EL GIGANTE DE Leonidas Andreiev (II)

Siguiendo con las lecturas de escritores rusos, esta semana hemos leido el relato El gigante, de Leonidas Andreiev. Se trata de un cuento muy breve y sencillo en el que una madre intenta despedirse de su hijo que se está muriendo.

Mientras el padre llora en la habitación contigua, la madre pasea con el niño moribundo en sus brazos, iluminados ambos por la luz de un farol que se asoma por la ventana, y no puede dejar de hablar.

El relato se inicia con un monólogo de la madre. Aparentemente, está contando un cuento sobre un gigante pero en seguida las repeticiones e incongruencias nos llaman la atención. La madre, en un evidente estado de nerviosismo e inestabilidad emocional, es incapaz de darle sentido a la historia de un gigante torpe y bobo.

Sólo en el primer párrafo nos encontramos con infinidad de repeticiones.
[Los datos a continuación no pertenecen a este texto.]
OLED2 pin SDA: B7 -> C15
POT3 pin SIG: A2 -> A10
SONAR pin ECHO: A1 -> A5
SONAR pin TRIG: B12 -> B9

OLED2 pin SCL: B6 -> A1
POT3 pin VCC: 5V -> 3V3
Así observamos que repite las palabras "grande" y "gigante" (en cuatro ocasiones), "se cayó" (en tres) o "bobo", "enormes", "gruesos" y "gordos" (dos veces). Estas repeticiones y otras muchas son constantes en el monólogo de esta mujer desesperada.


La pobre madre se dirige al gigante imaginario en varias ocasiones porque es incapaz de decirle a su propio hijo lo que siente por él en un momento próximo a su fallecimiento. De este modo, le dice al gigante "le quiere tanto" (a Pepín, su hijo, no al gigante, evidentemente) en lugar de dirigirse a su vástago diciéndole "te quiero tanto", o "Pepín es para su mamá el sol, la dicha, la alegría", en vez de hablar con el niño directamente.
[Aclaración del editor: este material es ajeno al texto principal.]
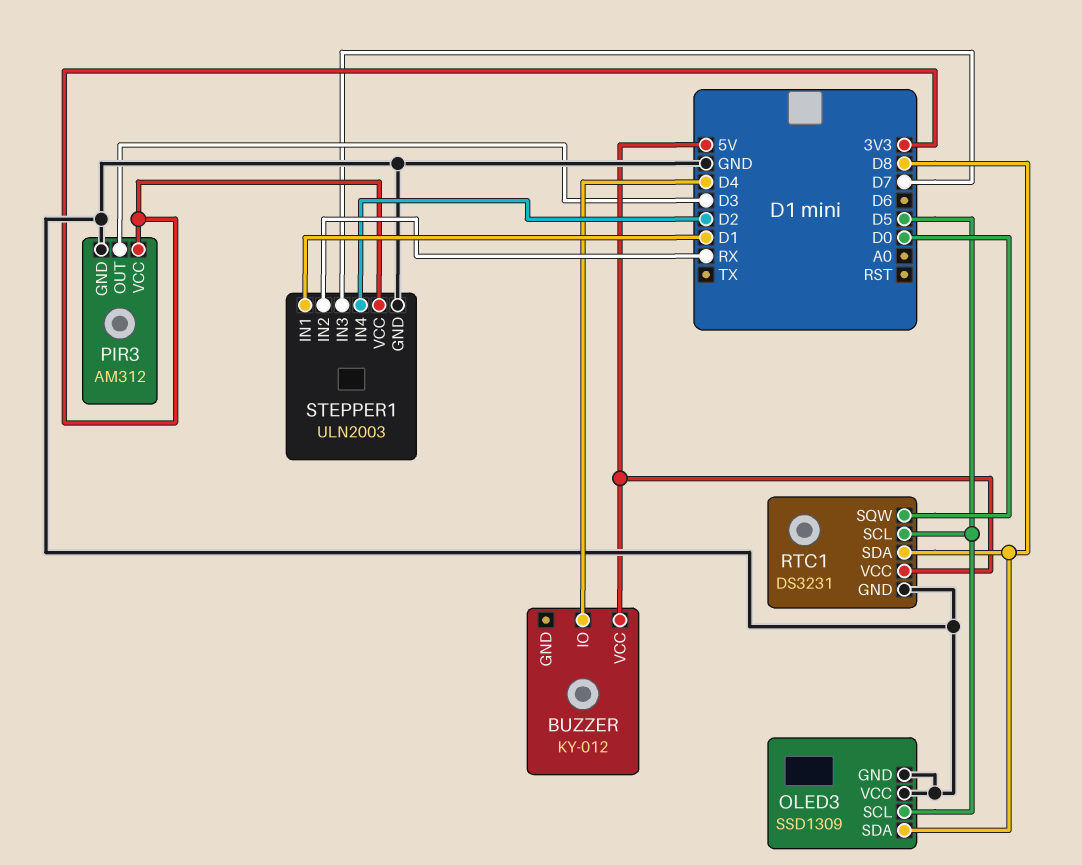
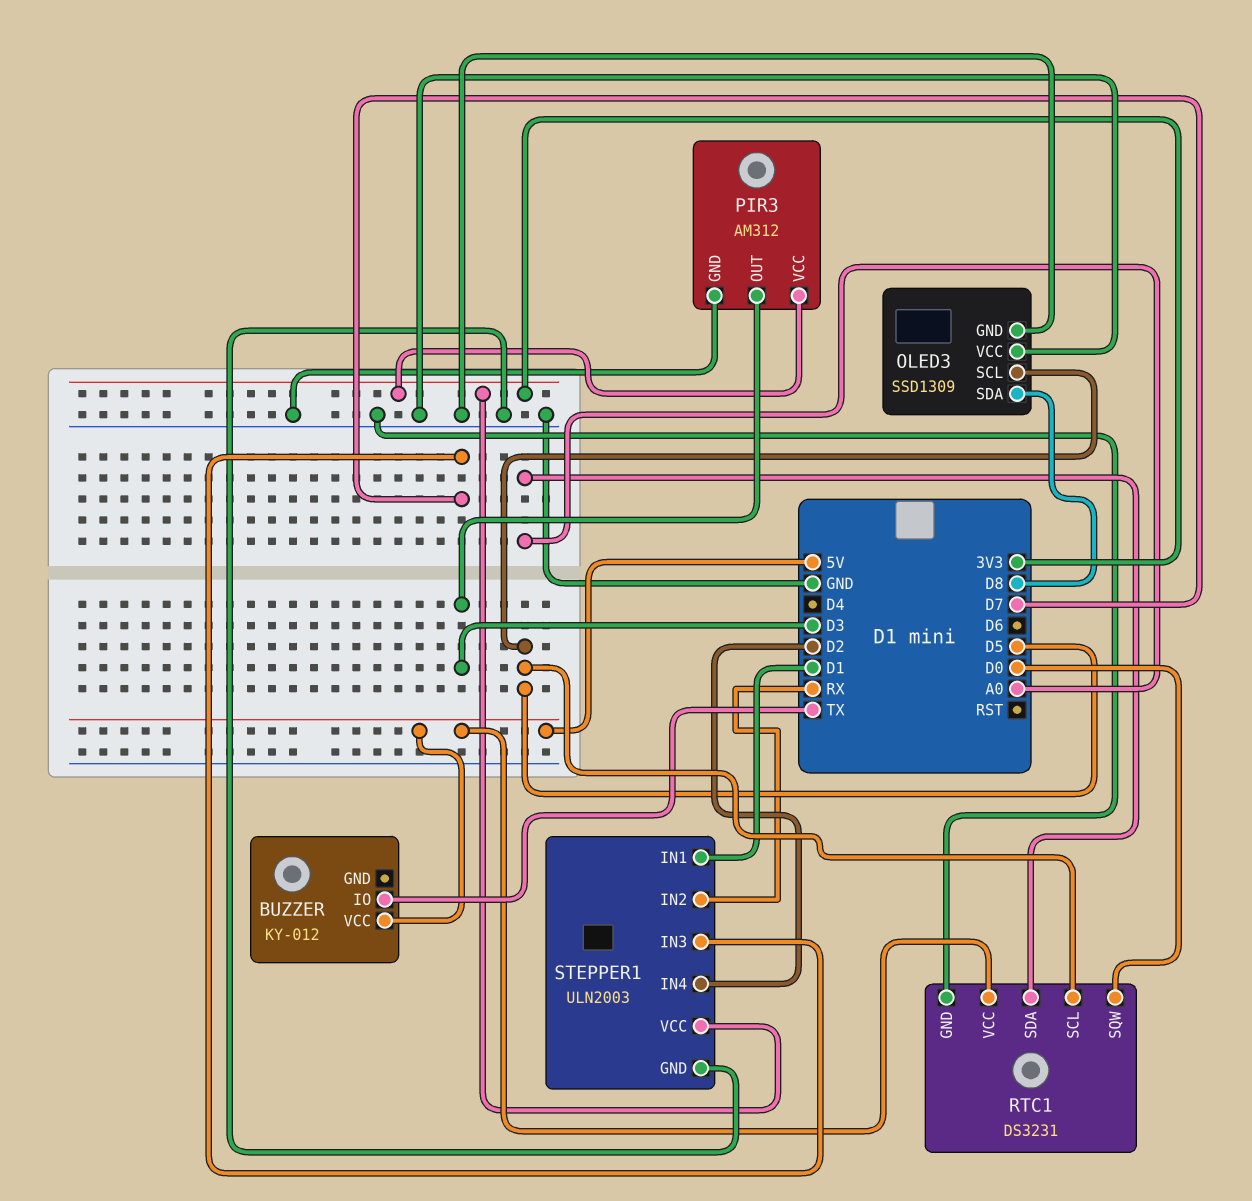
BUZZER pin IO: D4 -> TX
RTC1 pin SDA: D8 -> A0

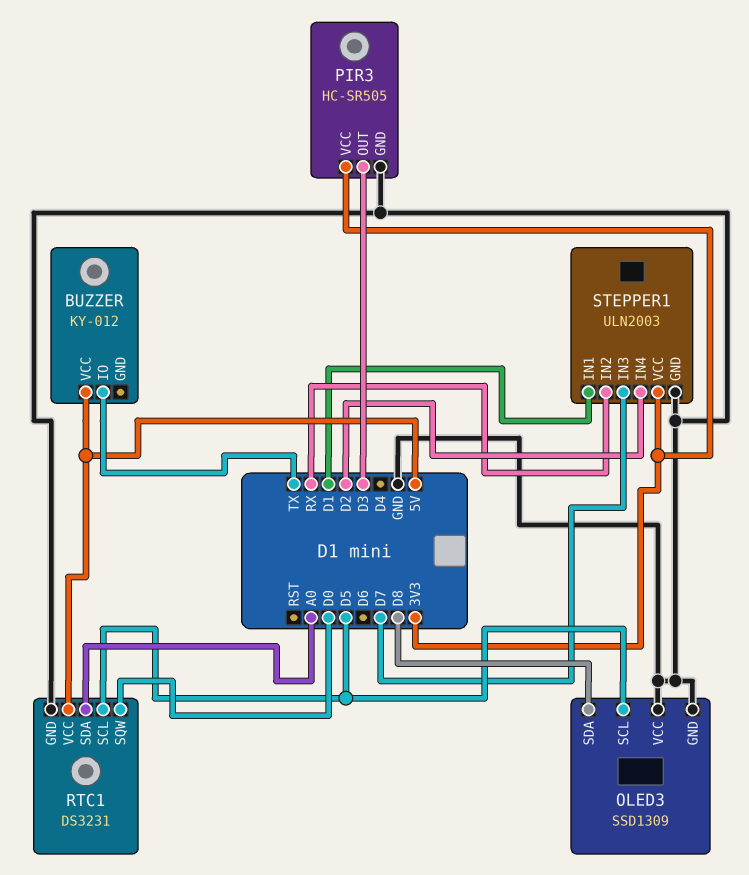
PIR3: AM312 -> HC-SR505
En ningún momento del relato sabemos la edad de Pepín ni se nos desvela la causa por la que está a punto de morirse. ¿Una enfermedad? ¿Un accidente? No lo sabemos, ni es importante para el impacto de la narración.
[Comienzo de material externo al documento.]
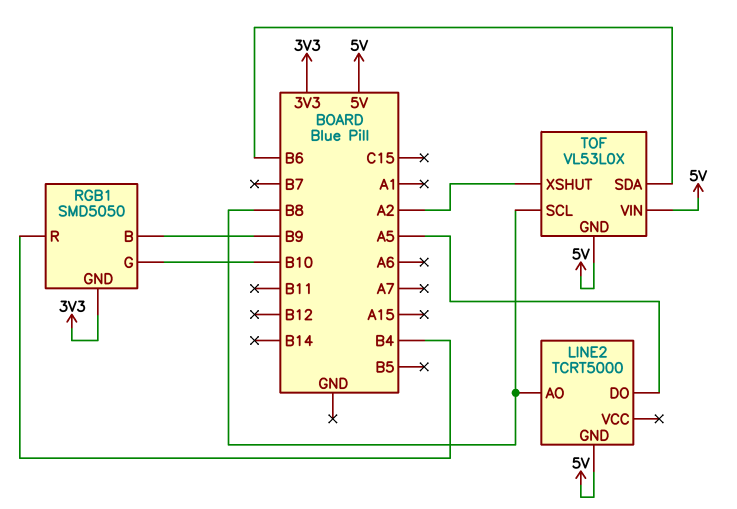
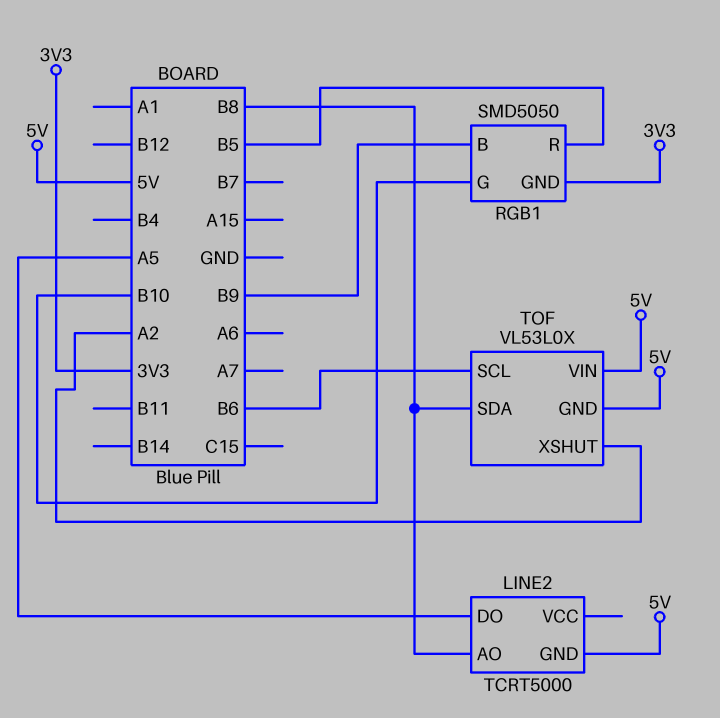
RGB1 pin R: B4 -> B5
TOF pin SCL: B8 -> B6
TOF pin SDA: B6 -> B8

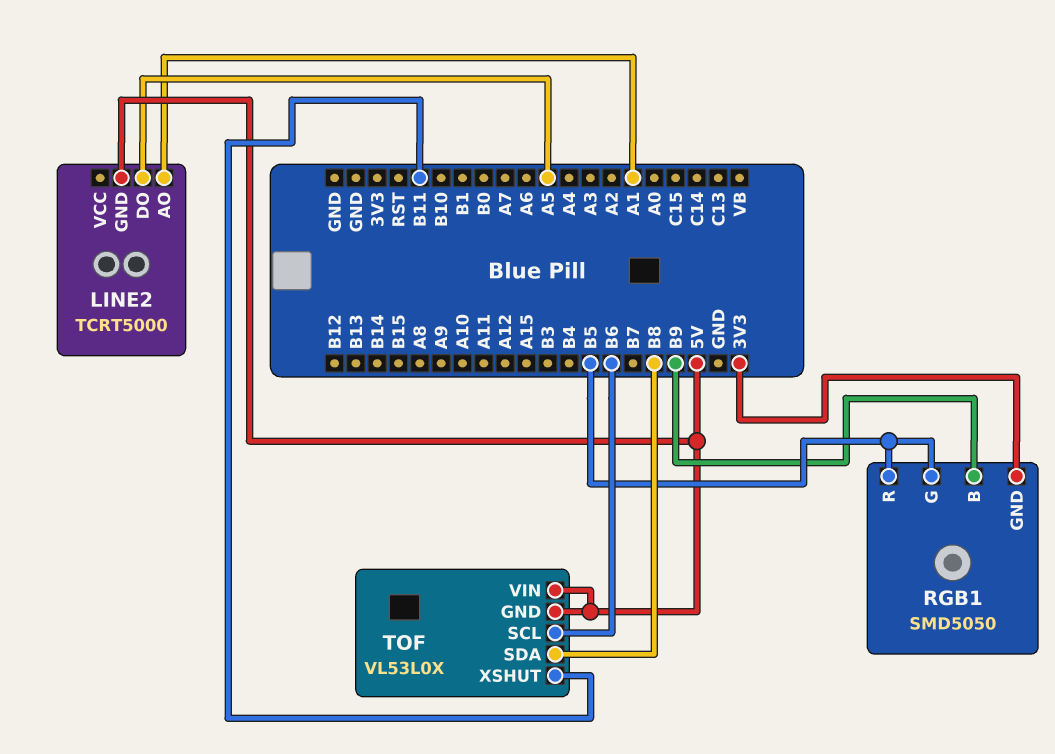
LINE2 pin AO: B8 -> A1
RGB1 pin G: B10 -> B5
TOF pin XSHUT: A2 -> B11

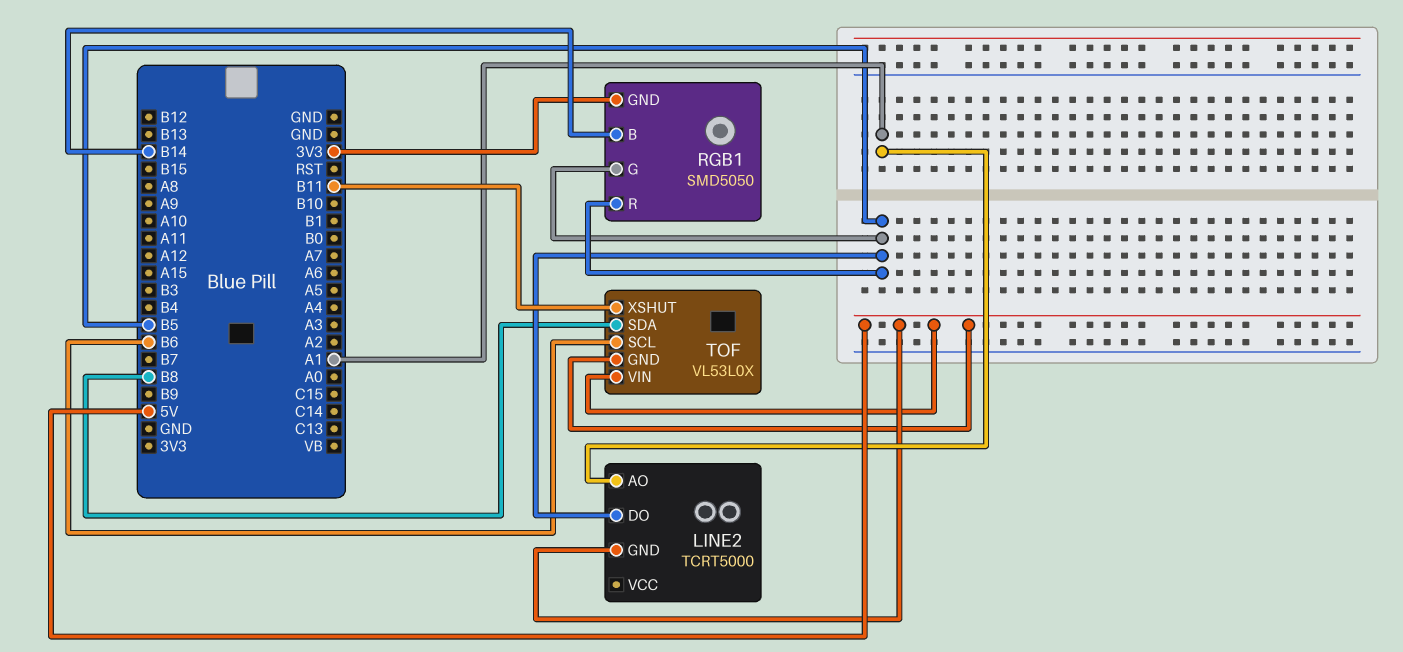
LINE2 pin DO: A5 -> B5
RGB1 pin B: B9 -> B14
En el texto, la madre hace referencia a tres momentos. Podríamos, por tanto, realizar una especie de línea cronológica guiados por el uso de los adverbios temporales "antes", "ahora" y "después". Al parecer, en el pasado, Pepín era un niño algo travieso, montaba su caballo y hacía largas escapadas. En el momento en que se desarrolla la acción, la madre nos dice que su niño ahora es juicioso, dulce y bueno.

Sin embargo, en el futuro, aspecto que ocupa buena parte de la narración, la madre se lo imagina fuerte, grande, poderoso, admirado por todos, quizá para darle muestras de su amor y de su esperanza, aunque sabe que el pequeño pronto abandonará este mundo. La simple mención del futuro, del mañana, un mañana del que Pepín ya no formará parte más que en sus recuerdos, parece hacer a la madre derrumbarse y suplicar la piedad de Dios ("¡Dios mío, Dios mío!").